Those whom the Gods wish to destroy They first make mad. -- Euripides
by Carrie (migeru at eurotrib dot com) on Thu Nov 30th, 2006 at 09:53:43 AM EST
[ Parent ]
It does, theoretically at least. However restructuring schemes are built on revised business plans, some of which actually manage to come up with higher profit forecasts on the long term. Market advisors can be very "creative"

When through hell, just keep going. W. Churchill
by Agnes a Paris on Thu Nov 30th, 2006 at 10:58:49 AM EST
[ Parent ]
Rescheduling can simply mean that principal repayments are pushed into the future, but interest keeps on being paid - thus no losses for banks.

There can be a reduction in interest rates payable to banks - formally no losses, but less revenue for banks than before

Then there can be debt cancellation (write off) - then banks will have formally lost money. What happens in practice is that banks have provisioned amount right from the start, and if a transaction looks to be in trouble, they'll provision more (before even having losses or even negotiating a restructuring). Using these provisions up when restructuring does not create losses for the bank (as they have been "preemptively" booked in earlier periods) Banks typically pile up a lot of provisions in good times (subject to tax authorities, as these provisions reduce profits and thus taxes payable) and can ride out quite significant losses for a while before it really hurts.

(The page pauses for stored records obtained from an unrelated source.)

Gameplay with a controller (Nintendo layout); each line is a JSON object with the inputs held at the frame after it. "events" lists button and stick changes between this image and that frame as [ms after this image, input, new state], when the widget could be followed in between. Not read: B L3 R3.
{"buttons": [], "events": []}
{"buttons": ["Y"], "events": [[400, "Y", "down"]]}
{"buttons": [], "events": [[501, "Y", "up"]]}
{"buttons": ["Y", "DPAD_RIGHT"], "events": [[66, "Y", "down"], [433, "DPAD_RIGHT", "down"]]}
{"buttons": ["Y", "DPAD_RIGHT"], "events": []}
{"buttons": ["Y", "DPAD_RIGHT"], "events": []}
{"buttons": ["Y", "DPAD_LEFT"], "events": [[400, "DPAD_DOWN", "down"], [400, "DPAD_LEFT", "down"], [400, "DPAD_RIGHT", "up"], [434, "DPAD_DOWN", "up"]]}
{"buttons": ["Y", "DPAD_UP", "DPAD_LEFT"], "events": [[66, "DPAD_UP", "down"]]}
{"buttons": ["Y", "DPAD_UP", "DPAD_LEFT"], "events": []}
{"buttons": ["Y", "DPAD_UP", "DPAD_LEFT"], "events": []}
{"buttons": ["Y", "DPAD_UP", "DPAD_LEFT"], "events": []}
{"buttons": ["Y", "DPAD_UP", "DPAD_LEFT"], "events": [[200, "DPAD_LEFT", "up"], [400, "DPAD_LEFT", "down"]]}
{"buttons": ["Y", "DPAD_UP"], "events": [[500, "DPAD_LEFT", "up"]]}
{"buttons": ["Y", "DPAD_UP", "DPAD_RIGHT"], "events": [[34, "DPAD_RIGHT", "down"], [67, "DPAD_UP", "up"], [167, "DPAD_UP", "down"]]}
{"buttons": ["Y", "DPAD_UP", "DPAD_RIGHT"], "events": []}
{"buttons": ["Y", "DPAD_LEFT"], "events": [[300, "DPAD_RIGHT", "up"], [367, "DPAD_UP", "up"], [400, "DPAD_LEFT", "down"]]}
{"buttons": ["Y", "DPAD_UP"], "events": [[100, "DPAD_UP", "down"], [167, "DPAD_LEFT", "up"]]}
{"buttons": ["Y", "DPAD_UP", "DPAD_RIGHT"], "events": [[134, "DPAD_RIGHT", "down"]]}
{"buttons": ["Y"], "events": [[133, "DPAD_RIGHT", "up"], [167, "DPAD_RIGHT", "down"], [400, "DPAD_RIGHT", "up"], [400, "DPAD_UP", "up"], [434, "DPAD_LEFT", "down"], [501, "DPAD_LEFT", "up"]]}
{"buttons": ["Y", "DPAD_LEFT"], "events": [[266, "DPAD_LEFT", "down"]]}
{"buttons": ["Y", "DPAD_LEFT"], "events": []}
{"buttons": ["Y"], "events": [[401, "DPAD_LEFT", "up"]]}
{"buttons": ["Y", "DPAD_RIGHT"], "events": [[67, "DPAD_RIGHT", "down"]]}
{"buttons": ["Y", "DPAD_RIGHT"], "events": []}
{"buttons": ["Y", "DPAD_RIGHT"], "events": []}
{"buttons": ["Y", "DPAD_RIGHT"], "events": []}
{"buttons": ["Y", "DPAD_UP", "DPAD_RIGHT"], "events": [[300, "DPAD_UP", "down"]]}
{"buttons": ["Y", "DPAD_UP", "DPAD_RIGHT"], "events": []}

In the long run, we're all dead. John Maynard Keynes

by Jerome a Paris (etg@eurotrib.com) on Thu Nov 30th, 2006 at 11:15:56 AM EST
[ Parent ]
No idea. Probably, the response is : it depends.

Looking at the chunnel, no, if you have some shareholders for taking the bloodbath.
If I have understand properly, it is a bonanza for the banks having financed it at the right time.

La répartie est dans l'escalier. Elle revient de suite.